▸ **Exercise details**
Whenever a line in the data contains "WebProcess", show that line.

▸ **Information**
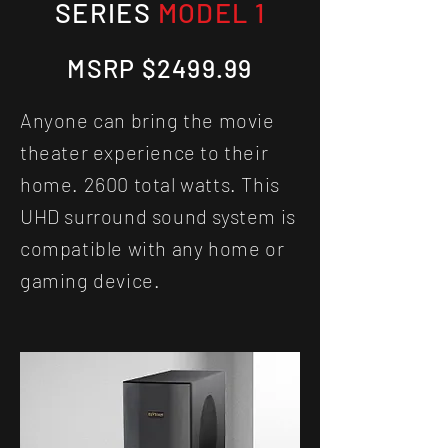
SERIES
MODEL 1
MSRP $2499.99
Anyone can bring the movie
theater experience to their
home.
2600 total watts. This
UHD surround sound system is
compatible with any home or
gaming device.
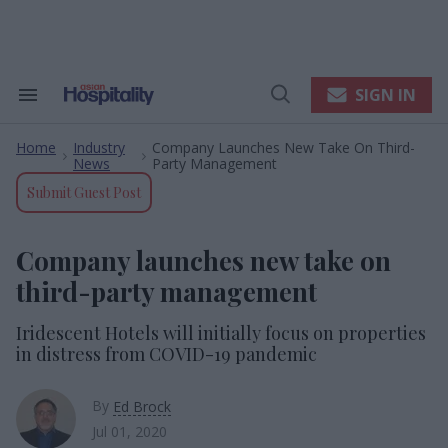
Skip
to
content
e
ch
ion
SIGN IN
Search
Open
gation
&
Search
Section
Home
Industry
Company Launches New Take On Third-
Navigation
>
>
News
Party Management
Submit Guest Post
Company launches new take on
third-party management
Iridescent Hotels will initially focus on properties
in distress from COVID-19 pandemic
By
Ed Brock
Jul 01, 2020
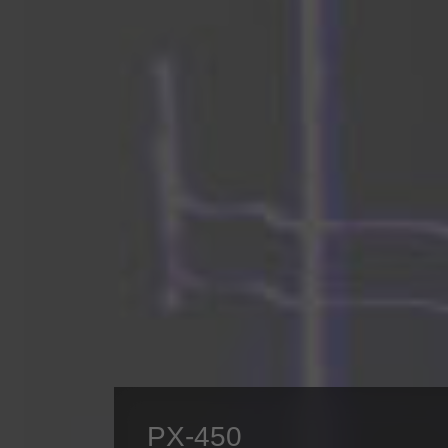
PX-450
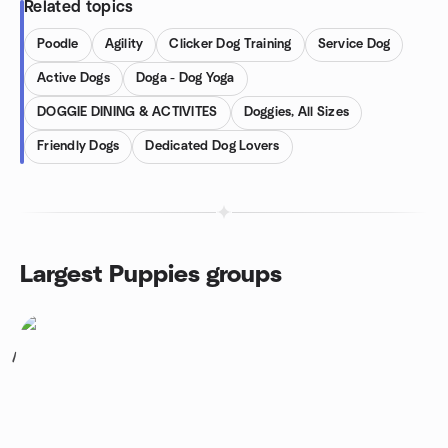
Related topics
Poodle
Agility
Clicker Dog Training
Service Dog
Active Dogs
Doga - Dog Yoga
DOGGIE DINING & ACTIVITES
Doggies, All Sizes
Friendly Dogs
Dedicated Dog Lovers
Largest Puppies groups
1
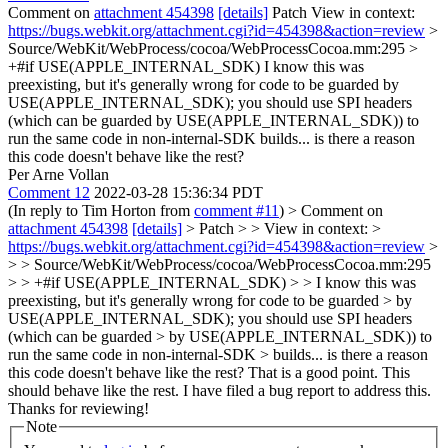
Comment on
attachment 454398
[details]
Patch View in context:
https://bugs.webkit.org/attachment.cgi?id=454398&action=review
>
Source/WebKit/WebProcess/cocoa/WebProcessCocoa.mm:295 >
+#if USE(APPLE_INTERNAL_SDK)
I know this was
preexisting, but it's generally wrong for code to be guarded by
USE(APPLE_INTERNAL_SDK); you should use SPI headers
(which can be guarded by USE(APPLE_INTERNAL_SDK)) to
run the same code in non-internal-SDK builds... is there a reason
this code doesn't behave like the rest?
Per Arne Vollan
Comment 12
2022-03-28 15:36:34 PDT
(In reply to Tim Horton from
comment #11
)
> Comment on
attachment 454398
[details]
> Patch > > View in context: >
https://bugs.webkit.org/attachment.cgi?id=454398&action=review
>
> > Source/WebKit/WebProcess/cocoa/WebProcessCocoa.mm:295
> > +#if USE(APPLE_INTERNAL_SDK) > > I know this was
preexisting, but it's generally wrong for code to be guarded > by
USE(APPLE_INTERNAL_SDK); you should use SPI headers
(which can be guarded > by USE(APPLE_INTERNAL_SDK)) to
run the same code in non-internal-SDK > builds... is there a reason
this code doesn't behave like the rest?
That is a good point. This
should behave like the rest. I have filed a bug report to address this.
Thanks for reviewing!
Note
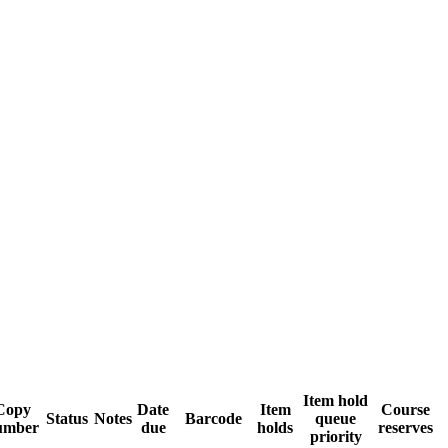
Item hold
Copy
Date
Item
Course
Status
Notes
Barcode
queue
umber
due
holds
reserves
priority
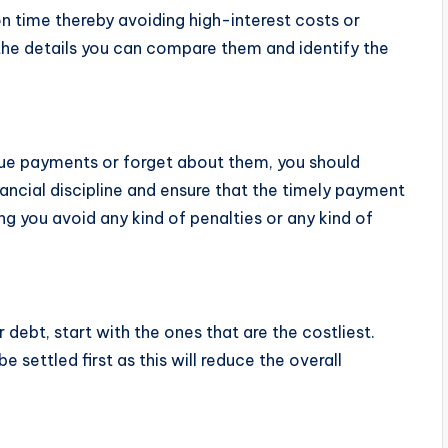
 time thereby avoiding high-interest costs or
l the details you can compare them and identify the
 due payments or forget about them, you should
nancial discipline and ensure that the timely payment
ng you avoid any kind of penalties or any kind of
 debt, start with the ones that are the costliest.
e settled first as this will reduce the overall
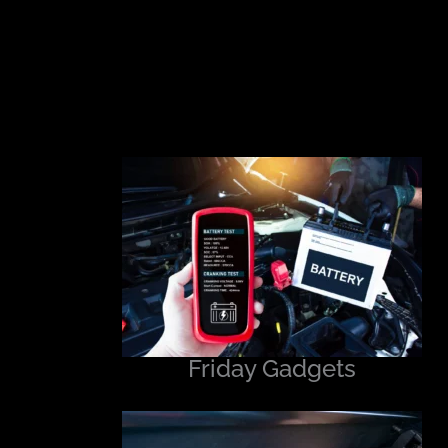
Friday Gadgets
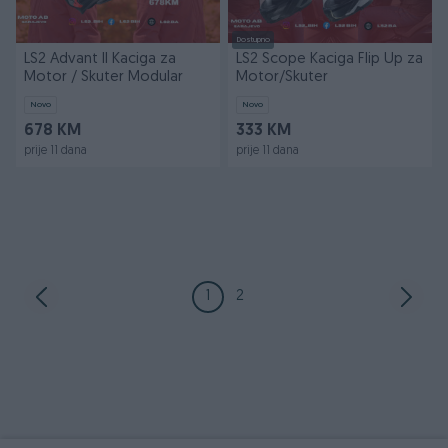
Dostupno
LS2 Advant II Kaciga za
LS2 Scope Kaciga Flip Up za
Motor / Skuter Modular
Motor/Skuter
Novo
Novo
678 KM
333 KM
prije 11 dana
prije 11 dana
1
2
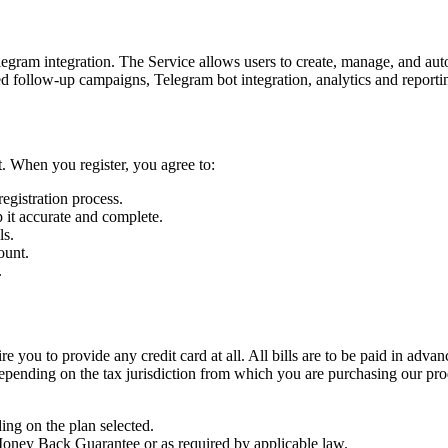
am integration. The Service allows users to create, manage, and automa
d follow-up campaigns, Telegram bot integration, analytics and reporting
t. When you register, you agree to:
egistration process.
 it accurate and complete.
ls.
ount.
.
ire you to provide any credit card at all. All bills are to be paid in a
epending on the tax jurisdiction from which you are purchasing our produ
ing on the plan selected.
Money Back Guarantee or as required by applicable law.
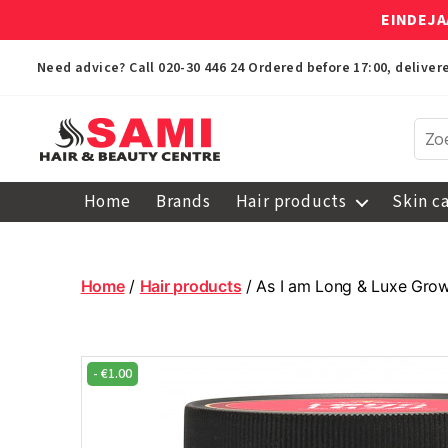
EINDEJA
Need advice? Call
020-30 446 24
Ordered before 17:00, delive
Sami
Afro
Home
Brands
Hair products
Skin c
Hair
&
Beauty
Centre
Home
/
Hair products
/ As I am Long & Luxe Gro
-
€
1.00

▸ **Completed task**
Source/WebKit/WebProcess/cocoa/WebProcessCocoa.mm:295 >
> > Source/WebKit/WebProcess/cocoa/WebProcessCocoa.mm:295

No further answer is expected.